◆ **Texto para leitura**:

Tiroteio com militantes mata dois militares do Egito

Cinco militantes foram mortos e quatro foram detidos quando militares e policiais ocuparam um armazém de armas e bombas

Cairo – Dois oficiais do Exército egípcio foram mortos nesta quarta-feira em um tiroteio contra membros de um grupo militante islâmico do Sinai, segundo o Ministério do Interior.

O ministério disse que cinco militantes foram mortos e quatro foram detidos quando militares e policiais ocuparam um armazém de armas e bombas. Os militantes envolvidos supostamente pertencem ao grupo islâmico Ansar Bayt al-Maqdis, um dos mais ativos do país.

Fontes de segurança disseram que um tiroteio teve início quando os militares ocuparam o esconderijo dos militantes na província de Qalubiya, ao norte do Cairo. Um coronel e um general de brigada, ambos especialistas em desativação de explosivos, se envolveram na operação.

Militantes islâmicos do Sinai –península desértica vizinha a Israel– intensificaram seus ataques às forças de segurança desde que o Exército depôs o presidente islâmico Mohamed Mursi, em julho. Cerca de 300 agentes já foram mortos.

O Ansar Bayt al-Maqdis já assumiu a autoria de diversos atentados importantes, inclusive a explosão de uma bomba em um ônibus turístico do Sinai, que matou dois sul-coreanos e um egípcio no mês passado, e uma tentativa de homicídio contra o ministro do Interior, no ano passado. O Ansar disse também que foi responsável por um ataque com míssil contra um helicóptero militar, que matou cinco soldados em janeiro.

Fontes de segurança disseram que os militantes atacados na quarta-feira estavam relacionados a um atentado que matou seis militares no sábado no Cairo.

A insurgência islâmica já se espalhou do Sinai para outras partes do mais populoso país árabe, incluindo o Cairo, e analistas acreditam que os ataques às forças de segurança irão aumentar nos próximos meses, devido à proximidade de uma eleição presidencial na qual o comandante do Exército, marechal Abdel Fattah al-Sisi, é o favorito.

Na década de 1990, o governo do então presidente Hosni Mubarak levou anos para erradicar uma insurgência islâmica.

◆ **Tarefa**:
Diga se cada afirmação abaixo está de acordo com a notícia sobre o tiroteio no Egito, respondendo sim ou não e citando literalmente as palavras da notícia que decidem a questão:
1. O esconderijo dos militantes ficava na província de Qalubiya, ao sul do Cairo.
2. Cerca de 300 agentes das forças de segurança já foram mortos.
3. A explosão da bomba no ônibus turístico do Sinai matou cinco soldados.

◆ **Registros**:
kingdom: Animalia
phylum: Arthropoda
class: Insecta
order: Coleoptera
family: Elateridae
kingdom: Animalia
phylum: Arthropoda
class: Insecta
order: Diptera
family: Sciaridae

* * *

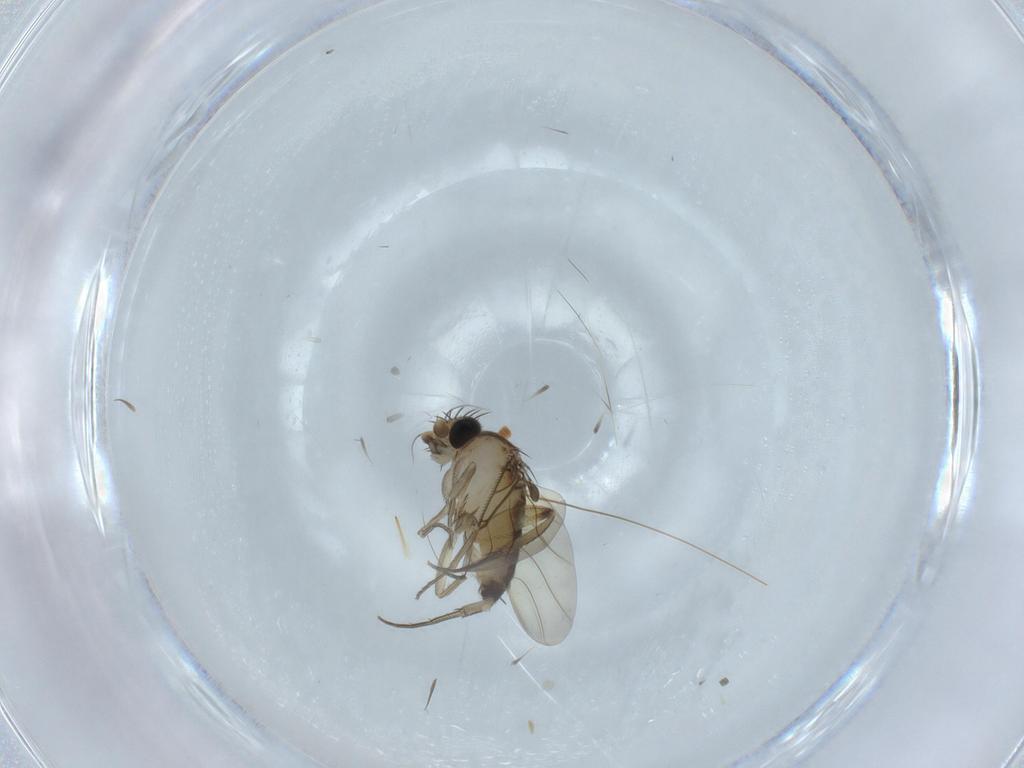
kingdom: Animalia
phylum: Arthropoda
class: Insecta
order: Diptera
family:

==

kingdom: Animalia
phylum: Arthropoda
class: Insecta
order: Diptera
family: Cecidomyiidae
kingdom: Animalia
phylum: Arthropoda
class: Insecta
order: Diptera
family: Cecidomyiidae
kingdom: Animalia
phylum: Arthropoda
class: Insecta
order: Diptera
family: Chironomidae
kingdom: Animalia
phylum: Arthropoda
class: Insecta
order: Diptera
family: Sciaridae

◆ **Resposta**:
1. Não: "na província de Qalubiya, ao norte do Cairo".
2. Sim: "Cerca de 300 agentes já foram mortos."
3. Não: "que matou dois sul-coreanos e um egípcio no mês passado".